If you’ve read lots of crime fiction, you probably have some feelings and ideas about what you would like in your protagonist and what you wouldn’t like. If you like reading about people with pets, give your hero a pet. If you’re annoyed that the typical detective hero is a loner, give him attachments, a family.

You yourself have certain traits and types of knowledge and attitudes and social groupings and points of reference that you’re used to carrying around with you, that are at hand and easy to grab. Unless there are compelling reasons otherwise, that’s probably what you should make your hero out of.

What are compelling reasons otherwise?

Theme is one. The subject of American Hero is war. Though the war happens offstage, it still meant that the hero should have been a soldier and it suggested that he should have liked Vietnam and studied the art of warfare.

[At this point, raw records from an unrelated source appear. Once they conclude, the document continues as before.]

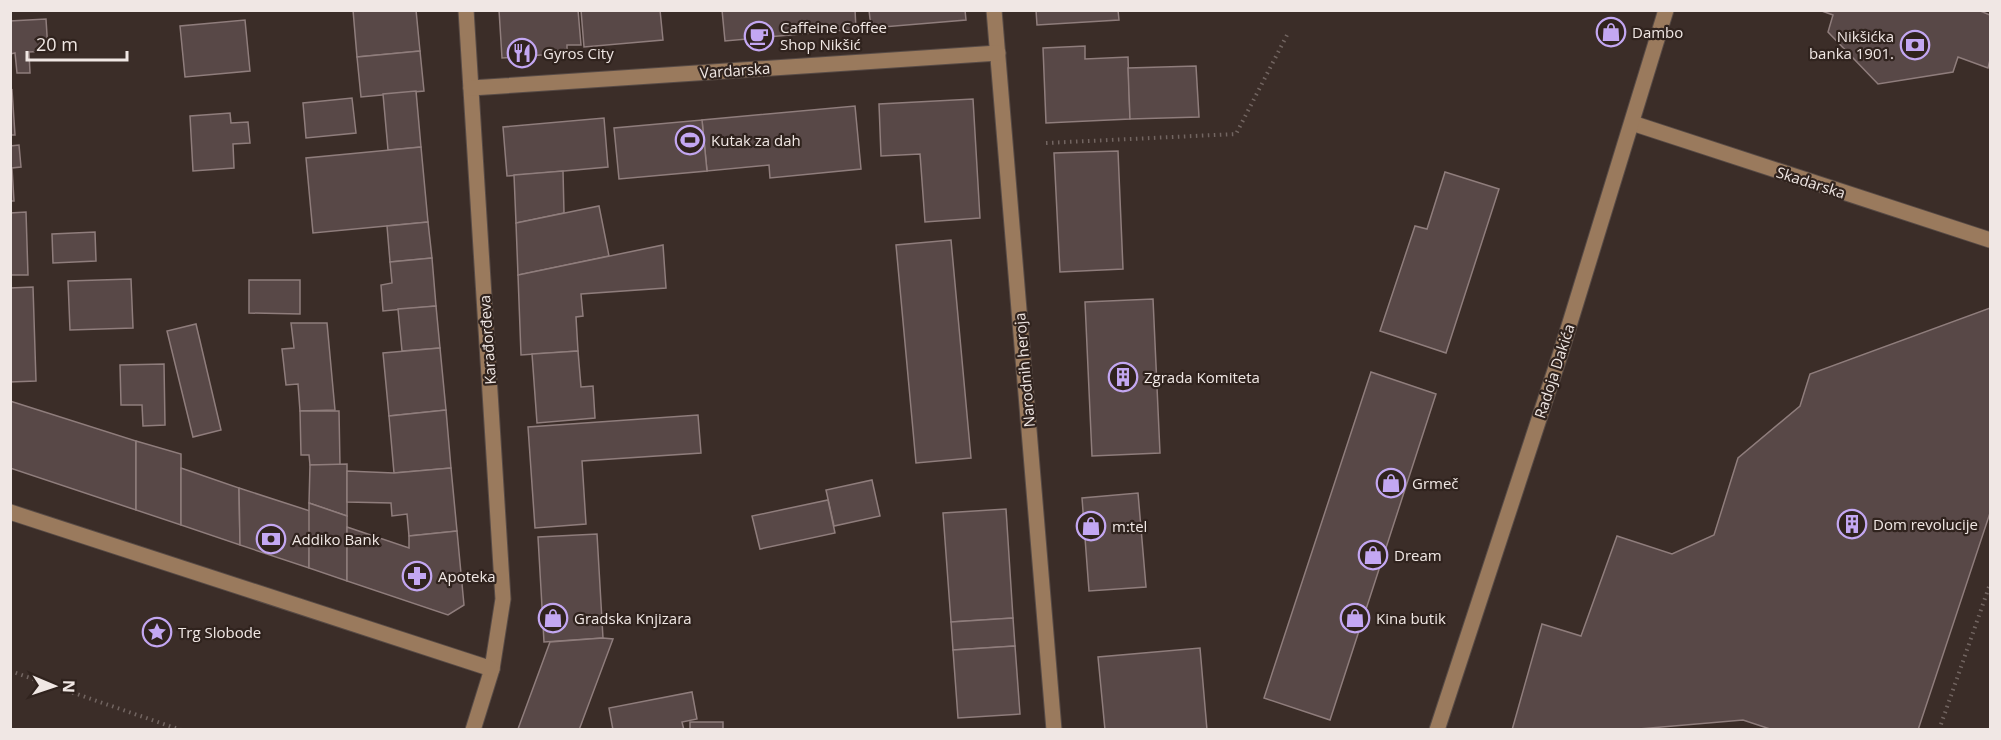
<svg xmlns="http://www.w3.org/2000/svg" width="2001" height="740" font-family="'Open Sans',sans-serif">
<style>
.building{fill:#584847;stroke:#8f7d7c;stroke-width:1.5}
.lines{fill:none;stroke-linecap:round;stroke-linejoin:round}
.minor-casing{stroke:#584b46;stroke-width:17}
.path{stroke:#726561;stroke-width:4;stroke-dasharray:1.5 4.5;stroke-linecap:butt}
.minor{stroke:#9a7a5d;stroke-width:15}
.labels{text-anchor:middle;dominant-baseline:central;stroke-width:4.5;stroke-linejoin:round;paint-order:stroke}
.poi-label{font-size:15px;fill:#f0e7e4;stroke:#30231e;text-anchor:start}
.street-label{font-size:15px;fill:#f0e7e4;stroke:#30231e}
</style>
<rect width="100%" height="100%" fill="#3b2d28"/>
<!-- building -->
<g class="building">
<path d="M353 10H416L420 51 357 57Z"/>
<path d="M499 10H578L581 45H567V53L502 58Z"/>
<path d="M581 10H660L663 40 584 47Z"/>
<path d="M722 10H855L856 29 725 41Z"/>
<path d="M869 10H965L966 20 871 28Z"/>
<path d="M1036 10H1118L1119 20 1037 25Z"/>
<path d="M1819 10H1978L1990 15V60L1988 68 1958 57 1953 72 1878 84 1828 32 1833 15Z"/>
<path d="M46 19 48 51 29 52 30 73H17L15 53 10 54V21Z"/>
<path d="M245 20 250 71 185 77 180 26Z"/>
<path d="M1085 46V59L1128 57 1130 119 1046 123 1043 48Z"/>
<path d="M420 51 424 91 361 97 357 57Z"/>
<path d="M1196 66 1199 117 1130 119 1128 68Z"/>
<path d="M12 90 15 135H10V91Z"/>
<path d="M416 91 421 147 388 150 383 94Z"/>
<path d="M352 98 356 133 306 138 303 103Z"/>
<path d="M973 99 980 218 925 222 920 154 881 156 879 104Z"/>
<path d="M855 106 861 169 770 178 769 165 707 171 702 120Z"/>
<path d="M230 113 231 123 248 122 250 143 233 144 234 168 193 171 190 116Z"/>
<path d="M604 118 608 167 507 176 503 127Z"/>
<path d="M702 120 707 171 619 179 614 128Z"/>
<path d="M19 145 21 167 12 168 14 201H10V146Z"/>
<path d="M421 147 428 222 313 233 306 158Z"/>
<path d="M1118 151 1123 269 1060 272 1054 153Z"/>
<path d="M563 171 564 213 516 223 514 175Z"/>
<path d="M1445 172 1499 189 1446 353 1380 331 1415 226 1427 229Z"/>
<path d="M599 206 609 256 518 275 516 223Z"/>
<path d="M26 212 28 275H10V213Z"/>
<path d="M428 222 432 258 390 262 387 226Z"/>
<path d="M95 232 96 261 53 263 52 234Z"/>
<path d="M951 240 971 458 916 463 896 245Z"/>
<path d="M663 245 666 288 581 294 583 316 576 317 578 351 521 355 518 275Z"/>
<path d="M432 258 436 306 383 311 381 285 392 283 390 262Z"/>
<path d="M131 279 133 328 70 330 68 281Z"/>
<path d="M249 280H300V314L249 313Z"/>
<path d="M33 287 36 381 10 382V288Z"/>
<path d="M1153 299 1160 453 1092 456 1085 302Z"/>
<path d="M436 306 440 348 402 351 398 309Z"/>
<path d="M1990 308V513L1918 730H1773L1743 720 1627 730H1512L1542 624 1581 636 1617 536 1672 554 1714 535 1738 458 1800 406 1810 374Z"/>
<path d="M291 323H327L335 410 300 411 298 384 286 385 282 349 294 348Z"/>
<path d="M196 324 221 430 193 437 167 331Z"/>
<path d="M440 348 446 410 389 416 383 353Z"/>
<path d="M578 351 581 387 593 386 595 418 537 423 532 354Z"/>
<path d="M164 364 165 425 143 426 142 405H121L120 365Z"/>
<path d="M1371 372 1436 394 1330 720 1264 698Z"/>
<path d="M10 401 136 441V510L10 468Z"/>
<path d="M446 410 451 468 394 473 389 416Z"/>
<path d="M300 411H339L340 465H310L309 455H301Z"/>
<path d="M698 415 701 453 582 461 586 524 535 528 528 427Z"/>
<path d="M136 441 181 454V525L136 510Z"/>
<path d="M347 464V516L309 503 310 465Z"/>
<path d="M181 468 239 488 240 545 181 525Z"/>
<path d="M451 468 457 531 409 536 407 514 392 516 391 503 347 502V471L394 473Z"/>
<path d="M872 480 880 516 834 526 826 490Z"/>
<path d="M239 488 310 511 309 568 240 545Z"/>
<path d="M1138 493 1146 587 1089 591 1082 498Z"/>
<path d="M828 500 835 533 760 549 752 516Z"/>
<path d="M309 503 347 516V581L309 568Z"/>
<path d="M1006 509 1013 618 951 622 943 513Z"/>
<path d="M347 527 409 548V536L457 531 464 605 448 615 347 581Z"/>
<path d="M597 534 603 638 544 642 538 537Z"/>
<path d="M1013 618 1015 646 953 650 951 622Z"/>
<path d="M603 638 613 639 579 730 518 729 550 642Z"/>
<path d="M1015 646 1020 714 958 718 953 650Z"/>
<path d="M1200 648 1207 730H1105L1098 657Z"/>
<path d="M692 692 697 719 682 722 684 730H613L609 708Z"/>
<rect x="690" y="722" width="33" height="8"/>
</g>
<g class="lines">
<!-- minor casing -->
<g class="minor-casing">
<g id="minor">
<path d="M466 10 503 599 492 669 473 730"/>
<path d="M994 10 1054 730"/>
<path d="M471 88 998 53"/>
<path d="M1632 123 1990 240"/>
<path d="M10 512 492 669"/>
<path d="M1437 730 1561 352 1666 10"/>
</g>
</g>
<!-- path -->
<g class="path">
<path d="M1046 143 1236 134 1287 35"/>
<path d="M10 671 181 730"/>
<path d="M10 728 14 730"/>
<path d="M1939 730 1990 584"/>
</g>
<!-- minor -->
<use href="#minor" class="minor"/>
</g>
<!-- icons -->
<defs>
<g id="shop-ring" transform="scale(1.5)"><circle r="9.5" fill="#30231e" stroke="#c3a7f2" stroke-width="1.5"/><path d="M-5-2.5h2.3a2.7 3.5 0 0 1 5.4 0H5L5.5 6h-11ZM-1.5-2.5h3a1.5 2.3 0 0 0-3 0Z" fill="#c3a7f2"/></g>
<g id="cafe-ring" transform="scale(1.5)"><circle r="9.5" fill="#30231e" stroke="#c3a7f2" stroke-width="1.5"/><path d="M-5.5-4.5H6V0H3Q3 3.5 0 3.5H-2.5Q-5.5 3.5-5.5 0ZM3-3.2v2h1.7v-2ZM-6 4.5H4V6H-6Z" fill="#c3a7f2"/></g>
<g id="bank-ring" transform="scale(1.5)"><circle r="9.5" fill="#30231e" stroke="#c3a7f2" stroke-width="1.5"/><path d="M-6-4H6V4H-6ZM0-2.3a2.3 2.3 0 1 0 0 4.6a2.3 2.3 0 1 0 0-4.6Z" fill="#c3a7f2"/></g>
<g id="restaurant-ring" transform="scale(1.5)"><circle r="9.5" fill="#30231e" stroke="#c3a7f2" stroke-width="1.5"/><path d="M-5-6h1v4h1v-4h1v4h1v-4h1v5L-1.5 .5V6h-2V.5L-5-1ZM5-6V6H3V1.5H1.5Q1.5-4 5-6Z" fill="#c3a7f2"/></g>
<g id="stadium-ring" transform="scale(1.5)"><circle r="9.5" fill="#30231e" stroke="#c3a7f2" stroke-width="1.5"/><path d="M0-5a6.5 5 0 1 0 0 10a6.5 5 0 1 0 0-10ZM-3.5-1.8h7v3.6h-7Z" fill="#c3a7f2"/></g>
<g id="building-ring" transform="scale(1.5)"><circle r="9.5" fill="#30231e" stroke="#c3a7f2" stroke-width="1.5"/><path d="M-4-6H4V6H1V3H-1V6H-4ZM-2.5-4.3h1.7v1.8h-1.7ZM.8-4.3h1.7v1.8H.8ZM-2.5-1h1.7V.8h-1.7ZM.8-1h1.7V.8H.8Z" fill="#c3a7f2"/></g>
<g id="pharmacy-ring" transform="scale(1.5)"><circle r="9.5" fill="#30231e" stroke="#c3a7f2" stroke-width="1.5"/><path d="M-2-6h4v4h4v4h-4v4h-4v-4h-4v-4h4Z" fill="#c3a7f2"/></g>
<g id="sight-ring" transform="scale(1.5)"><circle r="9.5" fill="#30231e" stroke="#c3a7f2" stroke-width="1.5"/><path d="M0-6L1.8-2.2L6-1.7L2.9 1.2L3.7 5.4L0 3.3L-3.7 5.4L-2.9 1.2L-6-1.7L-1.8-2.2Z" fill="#c3a7f2"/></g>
</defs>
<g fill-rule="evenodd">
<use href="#shop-ring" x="1611" y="32"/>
<use href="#cafe-ring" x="759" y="36"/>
<use href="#bank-ring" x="1915" y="45"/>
<use href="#restaurant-ring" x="522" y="53"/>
<use href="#stadium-ring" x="690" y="140"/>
<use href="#building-ring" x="1123" y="377"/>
<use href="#shop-ring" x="1391" y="483"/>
<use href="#building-ring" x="1852" y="524"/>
<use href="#shop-ring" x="1091" y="526"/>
<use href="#bank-ring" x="271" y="539"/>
<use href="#shop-ring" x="1373" y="555"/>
<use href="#pharmacy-ring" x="417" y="576"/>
<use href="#shop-ring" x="553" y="618"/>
<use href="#shop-ring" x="1355" y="618"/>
<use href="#sight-ring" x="157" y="632"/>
</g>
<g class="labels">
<!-- poi labels -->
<g class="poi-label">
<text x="780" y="27">Caffeine Coffee<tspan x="780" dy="17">Shop Nikšić</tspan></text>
<text x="1632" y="32">Dambo</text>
<text x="1894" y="36" text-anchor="end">Nikšićka<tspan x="1894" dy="17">banka 1901.</tspan></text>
<text x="543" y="53">Gyros City</text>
<text x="711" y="140">Kutak za dah</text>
<text x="1144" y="377">Zgrada Komiteta</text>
<text x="1412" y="483">Grmeč</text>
<text x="1873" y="524">Dom revolucije</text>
<text x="1112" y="526">m:tel</text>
<text x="292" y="539">Addiko Bank</text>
<text x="1394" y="555">Dream</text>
<text x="438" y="576">Apoteka</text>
<text x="574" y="618">Gradska Knjizara</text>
<text x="1376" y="618">Kina butik</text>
<text x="178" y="632">Trg Slobode</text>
</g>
<!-- street labels -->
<g class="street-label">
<text transform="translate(735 70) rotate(-4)">Vardarska</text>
<text transform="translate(1811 182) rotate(18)">Skadarska</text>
<text transform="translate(487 340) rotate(-94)">Karađorđeva</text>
<text transform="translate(1024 370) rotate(-95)">Narodnih heroja</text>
<text transform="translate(1554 371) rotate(-72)">Radoja Dakića</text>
</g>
</g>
<!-- border -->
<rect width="2001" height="740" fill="none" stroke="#f0e7e4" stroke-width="24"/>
<!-- north arrow -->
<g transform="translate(54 686) rotate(92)" stroke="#30231e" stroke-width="4.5" paint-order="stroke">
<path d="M0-4.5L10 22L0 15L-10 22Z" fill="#f0e7e4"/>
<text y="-9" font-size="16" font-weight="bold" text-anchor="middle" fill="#f0e7e4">N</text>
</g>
<!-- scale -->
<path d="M27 51v9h100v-9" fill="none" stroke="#f0e7e4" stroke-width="3"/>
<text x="36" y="51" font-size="18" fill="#f0e7e4" stroke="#30231e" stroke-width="4.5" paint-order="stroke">20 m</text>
</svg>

Lots of heroes are created for their special powers: weapons experts, knowledge of martial arts secrets unknown to mere mortals in the West, computer wizardry, psychiatric pharmacology, anthropology, forensic pathology.

Some are created to be unsentimental, others to have appealing depths of feeling.

Some are fantasy figures: of revenge, sexual conquest, getting out of the house, driving fast cars, spitting in the face of the establishment, asserting the power of the establishment over the punks who are ruining life as we wish we knew it.